Some of this is due to coalition government, but also the fact that some of its policies build on work done by the previous Labour government.
Although shadow pensions minister Gregg McClymont has criticised government plans to speed up rises to the state pension age and has called for tougher reform of the private sector, he has been broadly supportive of initiatives he can claim were Labour ideas all along, and set in motion by the previous government: auto-enrolment and state pension reform.
Will we see Labour become more radical as we approach the 2015 election? Indeed, will we see the Conservatives produce their own polices in opposition to incumbent pensions minister, and Lib Dem, Steve Webb?

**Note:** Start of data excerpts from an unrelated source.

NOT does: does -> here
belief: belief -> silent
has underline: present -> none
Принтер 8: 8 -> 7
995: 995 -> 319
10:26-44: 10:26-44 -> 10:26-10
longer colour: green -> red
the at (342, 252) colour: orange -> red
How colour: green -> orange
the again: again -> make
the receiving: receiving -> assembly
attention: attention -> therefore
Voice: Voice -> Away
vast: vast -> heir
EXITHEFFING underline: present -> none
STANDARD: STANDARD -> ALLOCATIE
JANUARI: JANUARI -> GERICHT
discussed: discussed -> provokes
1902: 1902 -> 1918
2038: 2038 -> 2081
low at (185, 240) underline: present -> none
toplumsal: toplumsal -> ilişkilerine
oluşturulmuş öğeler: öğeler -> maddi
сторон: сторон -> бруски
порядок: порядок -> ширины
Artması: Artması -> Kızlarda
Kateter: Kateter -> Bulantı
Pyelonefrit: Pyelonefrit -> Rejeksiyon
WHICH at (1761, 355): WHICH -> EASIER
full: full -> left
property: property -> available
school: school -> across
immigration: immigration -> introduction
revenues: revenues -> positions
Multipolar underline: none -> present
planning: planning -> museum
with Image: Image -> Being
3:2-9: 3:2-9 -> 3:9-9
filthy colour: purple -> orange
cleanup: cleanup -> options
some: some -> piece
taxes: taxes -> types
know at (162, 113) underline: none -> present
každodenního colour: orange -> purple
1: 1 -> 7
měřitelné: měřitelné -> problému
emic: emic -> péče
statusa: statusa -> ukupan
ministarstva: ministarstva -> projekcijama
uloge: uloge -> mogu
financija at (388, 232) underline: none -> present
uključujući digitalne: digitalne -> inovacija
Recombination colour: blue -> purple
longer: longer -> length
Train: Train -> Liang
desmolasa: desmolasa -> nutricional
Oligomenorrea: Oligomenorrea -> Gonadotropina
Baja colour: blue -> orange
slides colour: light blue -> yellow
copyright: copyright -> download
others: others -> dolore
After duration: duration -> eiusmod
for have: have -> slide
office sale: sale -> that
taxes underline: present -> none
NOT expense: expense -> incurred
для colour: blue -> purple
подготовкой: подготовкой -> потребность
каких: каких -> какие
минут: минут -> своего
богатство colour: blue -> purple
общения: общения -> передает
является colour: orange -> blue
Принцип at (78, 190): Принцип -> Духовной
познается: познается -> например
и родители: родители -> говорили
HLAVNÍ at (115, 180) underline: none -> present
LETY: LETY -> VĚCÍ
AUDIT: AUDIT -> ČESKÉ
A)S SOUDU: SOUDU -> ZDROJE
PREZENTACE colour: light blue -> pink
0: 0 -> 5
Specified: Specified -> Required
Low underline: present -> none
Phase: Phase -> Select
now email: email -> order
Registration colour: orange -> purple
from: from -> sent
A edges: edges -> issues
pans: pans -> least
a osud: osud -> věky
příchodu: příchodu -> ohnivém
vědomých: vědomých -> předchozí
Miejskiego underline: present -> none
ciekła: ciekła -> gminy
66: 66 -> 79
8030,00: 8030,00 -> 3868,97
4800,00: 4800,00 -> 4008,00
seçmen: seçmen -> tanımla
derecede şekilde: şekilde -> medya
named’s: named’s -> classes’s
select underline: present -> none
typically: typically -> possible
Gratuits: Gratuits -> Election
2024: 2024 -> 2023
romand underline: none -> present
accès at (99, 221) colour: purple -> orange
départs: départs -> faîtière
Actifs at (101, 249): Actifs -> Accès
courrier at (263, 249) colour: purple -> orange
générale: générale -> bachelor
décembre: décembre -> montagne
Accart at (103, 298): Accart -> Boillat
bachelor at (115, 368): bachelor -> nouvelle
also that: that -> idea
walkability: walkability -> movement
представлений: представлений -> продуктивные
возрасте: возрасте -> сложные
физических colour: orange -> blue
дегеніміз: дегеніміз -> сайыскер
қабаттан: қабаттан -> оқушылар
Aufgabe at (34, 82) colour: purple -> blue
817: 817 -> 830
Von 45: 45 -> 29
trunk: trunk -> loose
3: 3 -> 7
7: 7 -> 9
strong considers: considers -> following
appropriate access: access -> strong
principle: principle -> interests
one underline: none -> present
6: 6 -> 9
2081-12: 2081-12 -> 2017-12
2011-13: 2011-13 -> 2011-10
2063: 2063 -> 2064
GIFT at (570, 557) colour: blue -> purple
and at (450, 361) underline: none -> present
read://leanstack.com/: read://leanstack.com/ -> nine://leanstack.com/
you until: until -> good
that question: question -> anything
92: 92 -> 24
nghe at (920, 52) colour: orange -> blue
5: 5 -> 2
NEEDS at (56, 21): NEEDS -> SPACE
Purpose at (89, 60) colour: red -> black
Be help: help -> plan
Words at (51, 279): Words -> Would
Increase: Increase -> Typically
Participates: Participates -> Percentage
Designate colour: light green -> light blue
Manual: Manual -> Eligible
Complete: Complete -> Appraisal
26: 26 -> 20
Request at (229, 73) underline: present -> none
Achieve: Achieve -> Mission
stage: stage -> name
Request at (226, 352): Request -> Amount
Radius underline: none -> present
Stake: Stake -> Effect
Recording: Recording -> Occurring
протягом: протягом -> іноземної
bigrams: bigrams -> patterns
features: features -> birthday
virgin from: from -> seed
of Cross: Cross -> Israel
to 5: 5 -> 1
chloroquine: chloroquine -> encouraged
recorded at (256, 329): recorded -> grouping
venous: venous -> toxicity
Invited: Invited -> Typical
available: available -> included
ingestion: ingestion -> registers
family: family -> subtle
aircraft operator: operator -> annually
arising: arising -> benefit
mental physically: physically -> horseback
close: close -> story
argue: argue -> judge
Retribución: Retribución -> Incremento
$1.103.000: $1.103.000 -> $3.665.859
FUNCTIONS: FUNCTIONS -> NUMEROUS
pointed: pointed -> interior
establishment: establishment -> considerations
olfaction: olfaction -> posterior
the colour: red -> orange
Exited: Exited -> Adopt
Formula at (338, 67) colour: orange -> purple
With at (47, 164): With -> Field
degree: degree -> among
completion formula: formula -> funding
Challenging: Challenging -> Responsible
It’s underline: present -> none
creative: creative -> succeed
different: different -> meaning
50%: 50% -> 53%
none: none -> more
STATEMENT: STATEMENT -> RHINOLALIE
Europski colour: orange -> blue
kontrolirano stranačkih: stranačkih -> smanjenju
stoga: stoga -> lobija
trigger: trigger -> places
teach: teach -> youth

Jargonfree Benefits chief executive and pensions expert Steve Bee says: ‘Auto-enrolment has cross-party support, put in place by [former prime minister Gordon] Brown’s Labour government, and ratified and implemented by the Conservatives and Liberal Democrats. I don’t see that changing. But constant change to pensions will not stop either.
‘Our current politicians, as good as they are, will not stop tinkering with the system. If you are putting money away for 50, 60 or 70 years, you want a good idea that the fundamentals of tax relief are not going to be here today and gone tomorrow.’
Independent pensions commission
Change is the one consistent feature of pensions policy. Since 2010 there has been a great deal of reform. If the three main parties begin once more battling each other over pensions, the rate and direction of change could become much more damaging.
Before the last election in 2010 there were calls for pensions policy to be devolved from politics, on the basis that people’s willingness to save is always undermined by changes to the savings system.
Such a commission could set its own policy direction, while still being accountable to policymakers, in a similar way to handing over the setting of interest rates to the Bank of England in 1997.